Generative AI Governace
Generative AI (GenAI) uses advanced algorithms to create new content like text, images, audio, and video by analyzing patterns in large datasets.
While it offers significant economic potential, businesses must address risks such as intellectual property concerns, bias, and compliance with evolving AI regulations like the EU AI Act through strong governance frameworks.
What is Generative AI
Generative artificial intelligence (also Generative AI or GenAI), describes algorithms (such as ChatGPT) that can be used to create new content such as text, images, audio, music, and videos.
Generative models work by analyzing large amounts of data to learn patterns and then use that information to predict what would come next in a sequence.
GenAI applications are distinct from traditional AI in that they leverage machine learning techniques to create new, novel, content by understanding and mimicking the patterns of the training data. Traditional AI is primarily concerned with analyzing and making decisions based on input data without creating new content.
Economic Potential of Generative AI
Growth in the number of Gen AI projects is expanding rapidly. McKinsey estimates that Generative AI solutions could add the equivalent of $2.6 trillion to $4.4 trillion annually to global economic output. The interest and excitement associated with GenAI has been fueling the growth of not only generative models but also that of traditional AI models as well.
Top Generative AI Use Cases
- Chat Based Interfaces Embedded in Products
- Customer Communications and Contact Centers
- IT Automation & Cybersecurity
- Coding Assistants
- Knowledge Assistants (e.g. sales copilot)
- Content Development (e.g marketing personalization)
New Risks Specific To Generative AI
While GenAI offers enterprises the opportunity to create value by applying AI to a new class of problems, this opportunity does not come without risk.
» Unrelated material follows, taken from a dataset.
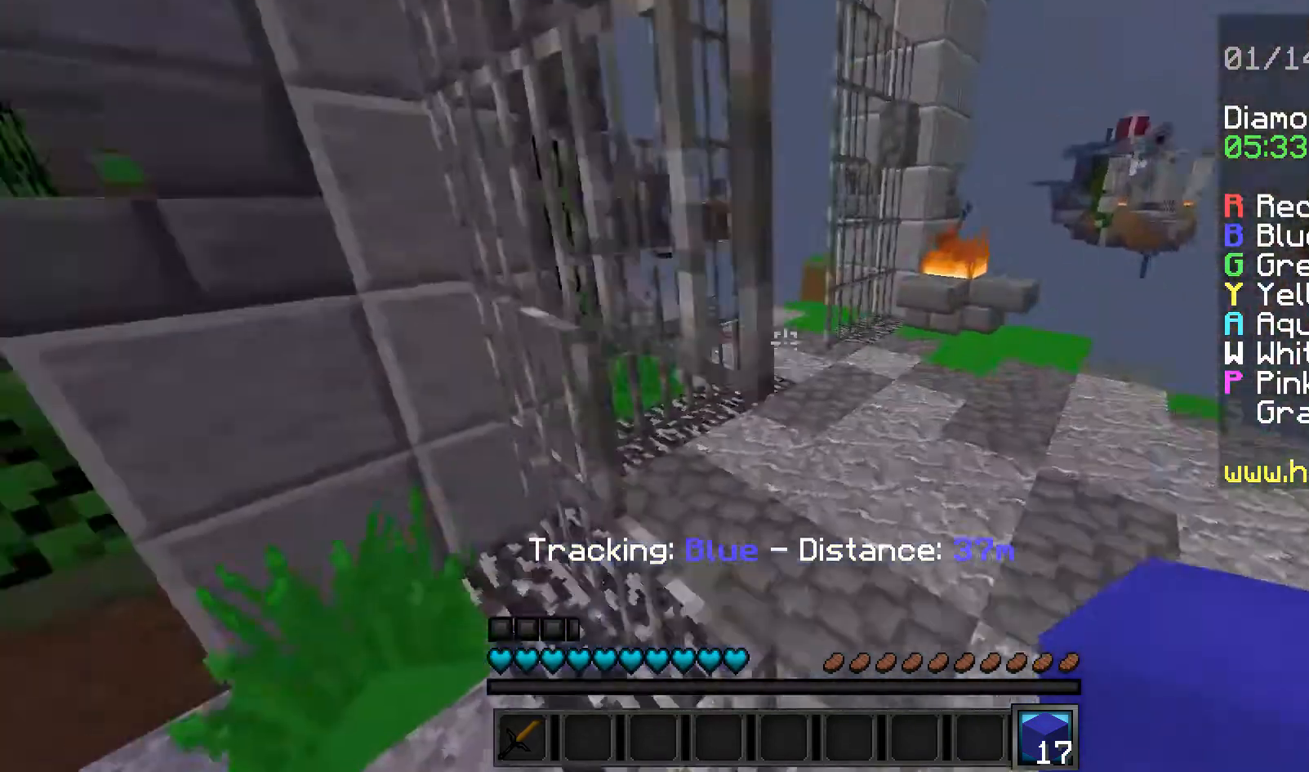
{"keys": ["w"], "mouse": [], "events": [[280, "d", "up"]]}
Generative models carry all of the risks inherent with traditional AI models that are also part of the Enterprise AI portfolio.
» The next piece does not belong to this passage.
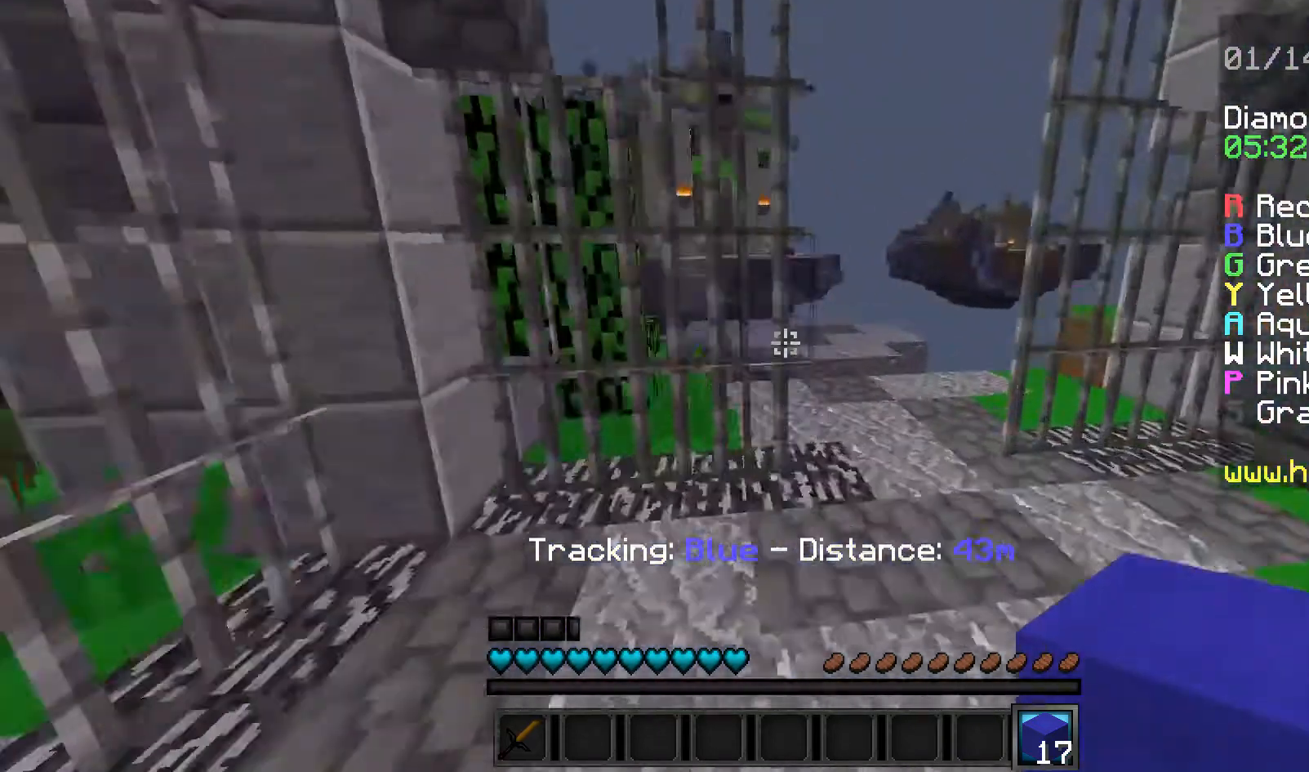
{"keys": ["w"], "mouse": [], "events": [[200, "d", "down"], [280, "d", "up"]]}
For example, they can have issues associated with fairness, bias, or safety.
But beyond the fundamental risks that are common to all AI uses, GenAI and Large Language Models (LLM) in particular, introduce additional risk elements.
A few of the most significant incremental risks include:
- Democratization of Model Building - GenAI’s ability to understand natural language through the use of Large Language Models (LLM) introduces the potential for many more individuals (non data scientists) to create models that in turn require some level of oversight.
- Novel Content Creation
- Intellectual Property Leakage
- Copyright Infringement
The Need for AI Governance
Increasingly GenAI is becoming tied to business revenue generation and cost reduction initiatives. Just as with traditional AI model development, businesses will need to manage the risks associated with generative models by putting in place an effective AI governance framework.
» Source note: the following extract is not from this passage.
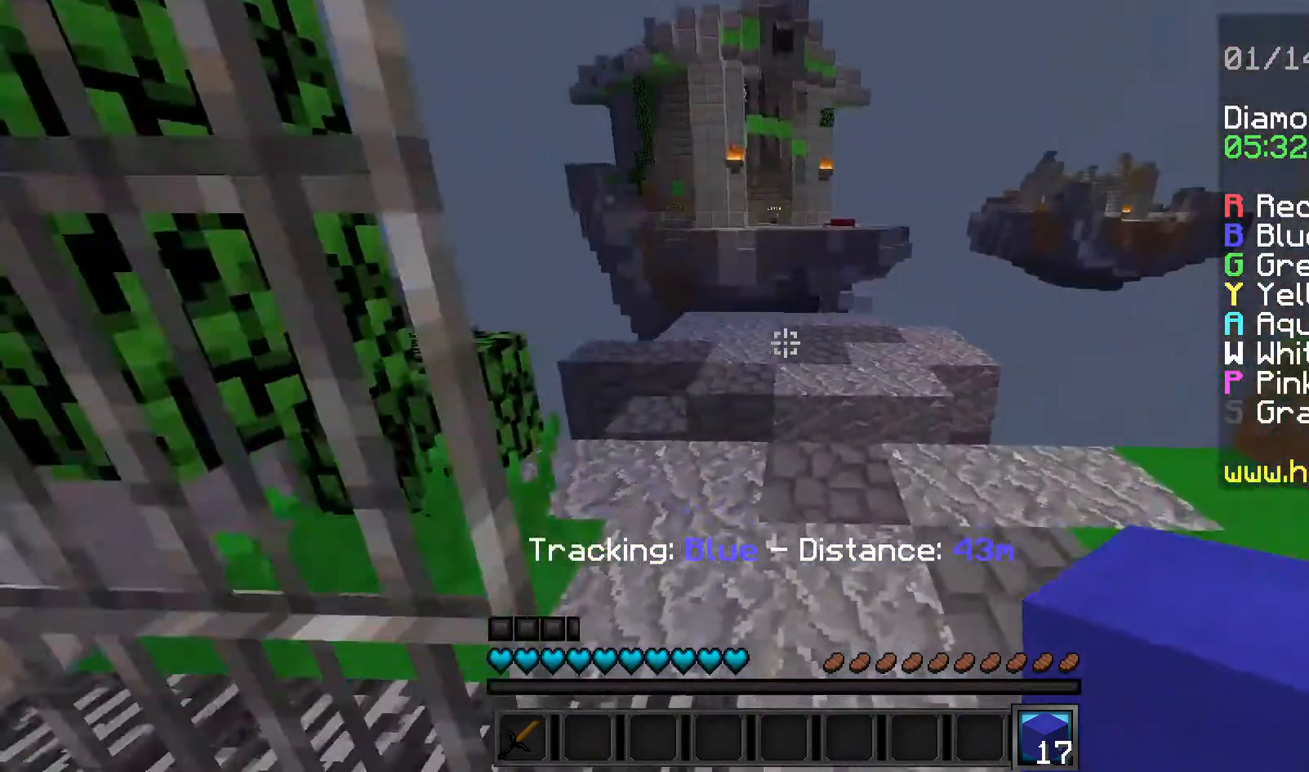
{"keys": ["w"], "mouse": [], "events": []}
The regulatory trend is clear. A significant number of AI specific guides and regulations have been published in the last 5 years. It is a near certainty that the AI efforts of enterprises, both traditional and generative, will increasingly be the focus of audits and potentially significant penalties for non-compliance.
For example, failure to comply with provisions of the EU AI Act as it relates to what the act defines as high-risk AI uses, can result in fines up to 20 million euros or 4% of turnover.
Good Governance - Not Just Compliance
AI governance is not only important to ensure compliance with relevant AI regulations. Ensuring that Generative AI applications produce valid and accurate results is also a key benefit of good governance.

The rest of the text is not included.